Dartmouth coach Bob Whalen likes to schedule one series each season against a college baseball blue blood, mostly so he can evaluate players against top competition but also to give the Big Green exposure to a big-time atmosphere.

"Memorable experiences that are fun," the 28th-year coach said Monday.

What Dartmouth did this past weekend definitely was memorable and fun. The Big Green (4-2) took two of three at Miami for the program's first series win against a top 25 team.

The Hurricanes, who reached the College World Series last year, lost a series to a team outside one of the power five conferences for the first time since May 2009.

"You asked, 'Did I expect we could play with them?' The answer is absolutely yes," Whalen said. "I don't care who we're playing or what their rank is, you don't go into a series with the objective not to embarrass yourself. You go in with the full expectation that you'll play well and be competitive."
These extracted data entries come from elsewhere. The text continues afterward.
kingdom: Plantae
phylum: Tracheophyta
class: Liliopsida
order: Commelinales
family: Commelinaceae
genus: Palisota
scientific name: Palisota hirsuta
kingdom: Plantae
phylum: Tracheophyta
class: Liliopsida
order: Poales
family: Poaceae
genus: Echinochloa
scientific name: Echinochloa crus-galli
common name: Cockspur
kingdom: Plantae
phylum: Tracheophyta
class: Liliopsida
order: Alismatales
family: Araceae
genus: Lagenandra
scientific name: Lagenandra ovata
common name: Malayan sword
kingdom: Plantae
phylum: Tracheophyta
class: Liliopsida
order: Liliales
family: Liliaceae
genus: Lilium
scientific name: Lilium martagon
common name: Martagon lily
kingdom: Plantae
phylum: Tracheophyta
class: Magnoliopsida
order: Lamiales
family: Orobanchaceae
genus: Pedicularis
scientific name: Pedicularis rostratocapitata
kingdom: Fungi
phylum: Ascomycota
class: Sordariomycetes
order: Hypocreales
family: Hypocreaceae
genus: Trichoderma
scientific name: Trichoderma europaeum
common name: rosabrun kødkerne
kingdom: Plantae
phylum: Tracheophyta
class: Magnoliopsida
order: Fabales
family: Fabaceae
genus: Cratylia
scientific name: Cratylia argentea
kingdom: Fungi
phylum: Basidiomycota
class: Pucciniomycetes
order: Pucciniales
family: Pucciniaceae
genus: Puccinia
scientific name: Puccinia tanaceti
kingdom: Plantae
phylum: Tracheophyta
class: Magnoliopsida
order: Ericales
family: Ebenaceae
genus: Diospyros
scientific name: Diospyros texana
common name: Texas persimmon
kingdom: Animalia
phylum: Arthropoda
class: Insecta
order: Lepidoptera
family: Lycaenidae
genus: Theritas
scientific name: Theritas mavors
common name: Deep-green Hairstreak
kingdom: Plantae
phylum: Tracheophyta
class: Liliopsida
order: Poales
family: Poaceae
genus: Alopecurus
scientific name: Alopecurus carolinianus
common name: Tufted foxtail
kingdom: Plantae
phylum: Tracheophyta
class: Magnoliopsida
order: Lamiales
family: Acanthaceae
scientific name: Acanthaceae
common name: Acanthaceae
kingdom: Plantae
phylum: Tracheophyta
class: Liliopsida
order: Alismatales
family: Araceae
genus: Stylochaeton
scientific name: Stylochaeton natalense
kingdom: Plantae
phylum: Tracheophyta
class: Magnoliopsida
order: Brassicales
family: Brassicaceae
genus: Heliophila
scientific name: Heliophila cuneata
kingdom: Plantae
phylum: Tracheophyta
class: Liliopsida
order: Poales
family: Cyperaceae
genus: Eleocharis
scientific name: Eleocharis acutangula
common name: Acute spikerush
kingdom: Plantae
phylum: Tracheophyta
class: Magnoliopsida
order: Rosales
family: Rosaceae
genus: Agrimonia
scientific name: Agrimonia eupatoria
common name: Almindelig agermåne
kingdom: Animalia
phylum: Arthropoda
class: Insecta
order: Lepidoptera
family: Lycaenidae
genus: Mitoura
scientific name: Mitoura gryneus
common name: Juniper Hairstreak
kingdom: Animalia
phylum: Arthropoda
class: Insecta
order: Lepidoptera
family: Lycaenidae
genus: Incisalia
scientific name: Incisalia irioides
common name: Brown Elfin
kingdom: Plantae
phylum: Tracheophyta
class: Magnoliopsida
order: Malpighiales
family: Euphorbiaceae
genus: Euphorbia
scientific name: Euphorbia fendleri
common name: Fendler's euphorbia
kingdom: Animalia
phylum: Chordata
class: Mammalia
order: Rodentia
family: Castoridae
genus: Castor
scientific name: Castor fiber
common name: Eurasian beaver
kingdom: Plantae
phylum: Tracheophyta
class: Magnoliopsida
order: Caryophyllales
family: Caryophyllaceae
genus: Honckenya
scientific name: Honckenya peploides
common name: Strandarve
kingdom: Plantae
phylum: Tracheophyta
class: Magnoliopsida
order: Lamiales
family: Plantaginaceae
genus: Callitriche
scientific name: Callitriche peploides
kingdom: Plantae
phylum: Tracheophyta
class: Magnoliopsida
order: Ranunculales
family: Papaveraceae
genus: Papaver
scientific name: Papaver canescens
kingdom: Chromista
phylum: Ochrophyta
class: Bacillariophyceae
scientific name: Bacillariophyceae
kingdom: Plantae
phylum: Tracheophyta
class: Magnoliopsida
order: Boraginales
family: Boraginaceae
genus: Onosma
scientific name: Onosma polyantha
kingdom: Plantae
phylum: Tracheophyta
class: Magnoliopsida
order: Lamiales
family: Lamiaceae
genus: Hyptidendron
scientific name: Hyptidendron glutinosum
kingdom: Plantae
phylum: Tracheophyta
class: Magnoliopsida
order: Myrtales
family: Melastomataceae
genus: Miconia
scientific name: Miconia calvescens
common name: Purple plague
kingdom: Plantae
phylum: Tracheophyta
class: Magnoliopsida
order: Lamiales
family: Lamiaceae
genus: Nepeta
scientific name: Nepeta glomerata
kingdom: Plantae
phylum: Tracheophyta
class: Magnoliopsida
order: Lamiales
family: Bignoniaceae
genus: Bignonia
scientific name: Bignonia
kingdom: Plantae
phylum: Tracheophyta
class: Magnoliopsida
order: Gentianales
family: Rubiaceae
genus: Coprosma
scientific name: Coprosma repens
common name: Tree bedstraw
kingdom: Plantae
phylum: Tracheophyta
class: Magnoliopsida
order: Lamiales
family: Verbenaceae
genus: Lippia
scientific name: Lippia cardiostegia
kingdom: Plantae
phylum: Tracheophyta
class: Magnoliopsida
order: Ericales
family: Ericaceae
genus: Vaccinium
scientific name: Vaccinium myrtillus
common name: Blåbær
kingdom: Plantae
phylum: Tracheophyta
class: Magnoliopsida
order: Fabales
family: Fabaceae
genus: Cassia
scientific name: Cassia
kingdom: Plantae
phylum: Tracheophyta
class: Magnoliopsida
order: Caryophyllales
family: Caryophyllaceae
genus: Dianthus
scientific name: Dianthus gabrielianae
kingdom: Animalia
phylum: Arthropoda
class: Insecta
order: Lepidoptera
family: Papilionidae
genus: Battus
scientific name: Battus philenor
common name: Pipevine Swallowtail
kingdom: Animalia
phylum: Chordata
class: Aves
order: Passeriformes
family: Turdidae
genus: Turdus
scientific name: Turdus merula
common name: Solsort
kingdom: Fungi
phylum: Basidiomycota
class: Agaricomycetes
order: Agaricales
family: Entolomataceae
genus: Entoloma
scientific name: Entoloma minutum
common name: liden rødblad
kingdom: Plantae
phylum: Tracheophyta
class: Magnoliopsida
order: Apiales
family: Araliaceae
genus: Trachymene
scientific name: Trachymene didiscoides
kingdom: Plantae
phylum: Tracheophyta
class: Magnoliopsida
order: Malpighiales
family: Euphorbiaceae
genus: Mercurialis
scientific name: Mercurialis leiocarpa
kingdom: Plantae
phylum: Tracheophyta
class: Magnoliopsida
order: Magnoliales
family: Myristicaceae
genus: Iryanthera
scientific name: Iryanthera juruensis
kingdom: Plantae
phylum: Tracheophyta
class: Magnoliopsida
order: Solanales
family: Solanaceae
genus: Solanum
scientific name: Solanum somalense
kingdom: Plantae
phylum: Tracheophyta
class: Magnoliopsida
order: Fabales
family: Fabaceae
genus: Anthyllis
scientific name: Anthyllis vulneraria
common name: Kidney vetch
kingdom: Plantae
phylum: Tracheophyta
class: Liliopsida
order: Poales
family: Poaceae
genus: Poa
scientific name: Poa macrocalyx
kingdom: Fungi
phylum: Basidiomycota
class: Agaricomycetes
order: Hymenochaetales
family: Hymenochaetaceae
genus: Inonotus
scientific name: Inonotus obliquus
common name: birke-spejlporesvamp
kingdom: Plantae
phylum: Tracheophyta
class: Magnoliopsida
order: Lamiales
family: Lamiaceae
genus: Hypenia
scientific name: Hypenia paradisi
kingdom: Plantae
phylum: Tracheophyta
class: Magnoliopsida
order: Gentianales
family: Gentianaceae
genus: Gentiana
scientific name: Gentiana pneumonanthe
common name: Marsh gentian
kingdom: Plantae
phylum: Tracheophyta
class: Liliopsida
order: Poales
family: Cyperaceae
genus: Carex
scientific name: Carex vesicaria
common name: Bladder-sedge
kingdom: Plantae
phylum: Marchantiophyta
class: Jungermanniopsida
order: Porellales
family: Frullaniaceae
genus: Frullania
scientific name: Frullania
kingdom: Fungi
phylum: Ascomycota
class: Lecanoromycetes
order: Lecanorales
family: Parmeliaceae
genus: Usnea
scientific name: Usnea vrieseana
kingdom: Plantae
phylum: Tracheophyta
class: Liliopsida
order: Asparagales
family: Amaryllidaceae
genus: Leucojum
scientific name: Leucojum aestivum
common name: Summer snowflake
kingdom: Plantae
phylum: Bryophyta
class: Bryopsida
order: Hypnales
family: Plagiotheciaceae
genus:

On Friday, Beau Sulser struck out 10 and walked one in seven innings, and freshman Trevor Johnson doubled on the first pitch of the game and scored the only run in a 1-0 victory.

A 3-2 loss on Saturday ended with Miami scoring the winning run in the bottom of the ninth on the second of two balks in the inning.

"I can tell you that in all the years I've been doing this, I've never seen a game end on a call and not on a ball in play," Whalen said.

On Sunday, Johnson hit his first career homer on the first pitch of the game, and Michael Danielak pitched seven strong innings in a 5-0 victory .

Dartmouth hasn't won the Ivy League since 2010, when it made the second of back-to-back appearances in NCAA regionals. Miami has gone to the NCAA Tournament every year since 1973.

Whalen has sent three players to the majors since 1990, most notably Chicago Cubs pitcher Kyle Hendricks, the World Series Game 7 starter last fall and major league ERA leader in 2016. Miami coach Jim Morris has developed 27 big-leaguers since 1994.

The Hurricanes won 50 games in 2016 but are 4-6 and out of the rankings this week. They batted .194 with one extra-base hit against Dartmouth, and they're batting .184 and averaging 2.7 runs through 10 games.

A look around the country:

TOP-RANKED TCU

The No. 1 Horned Frogs (10-1) beat ranked opponents in Mississippi, Texas A&M and LSU in Houston over the weekend and are off to their best start since 1985. The best of those was the 11-10, 15-inning win over A&M on Saturday. TCU rallied from five runs down in the ninth to force extra innings and won on Ryan Merrill's RBI double. TCU and A&M combined for 46 strikeouts — 26 by the Frogs and 20 by the Aggies.

CARDS ON ROLL

Louisville, ranked as high as No. 5 this week, is 11-0 for the first time since it opened with 13 straight wins in 2010. The Cardinals have outscored the competition 113-27, but only two of the seven opponents have winning records. The sweep of Eastern Michigan over the weekend gave the Cards their 28th consecutive regular-season weekend home series win.

BIG TEN'S BEST?

Michigan (9-3), as high as No. 19, is in the rankings for the first time this season after winning seven of eight on its spring-break trip to California. The Wolverines lost 1-0 to UCLA in the Dodgertown Classic on Friday, then beat Southern California and San Diego. Their pitching staff has surrendered just one earned run the last three games.

NO-HITTERS

Parker Rigler threw Kansas State's first no-hitter since 1991 in a 14-0 win over Eastern Illinois on Sunday. Four Washington State pitchers combined for the school's first no-hitter since 1985 in a 7-3 win over Stephen F. Austin on Sunday. Radford's Danny Hrbek tossed the first nine-inning no-hitter in school history, beating Quinnipiac 4-0 on Saturday.

DUCK DOMINANCE

Oregon took two of three at home against Mississippi State, with junior lefty David Peterson starting things off by striking out a career-high 17 in a 1-0 win on Friday. The 17 Ks were the most by an Oregon pitcher since the program re-started in 2009.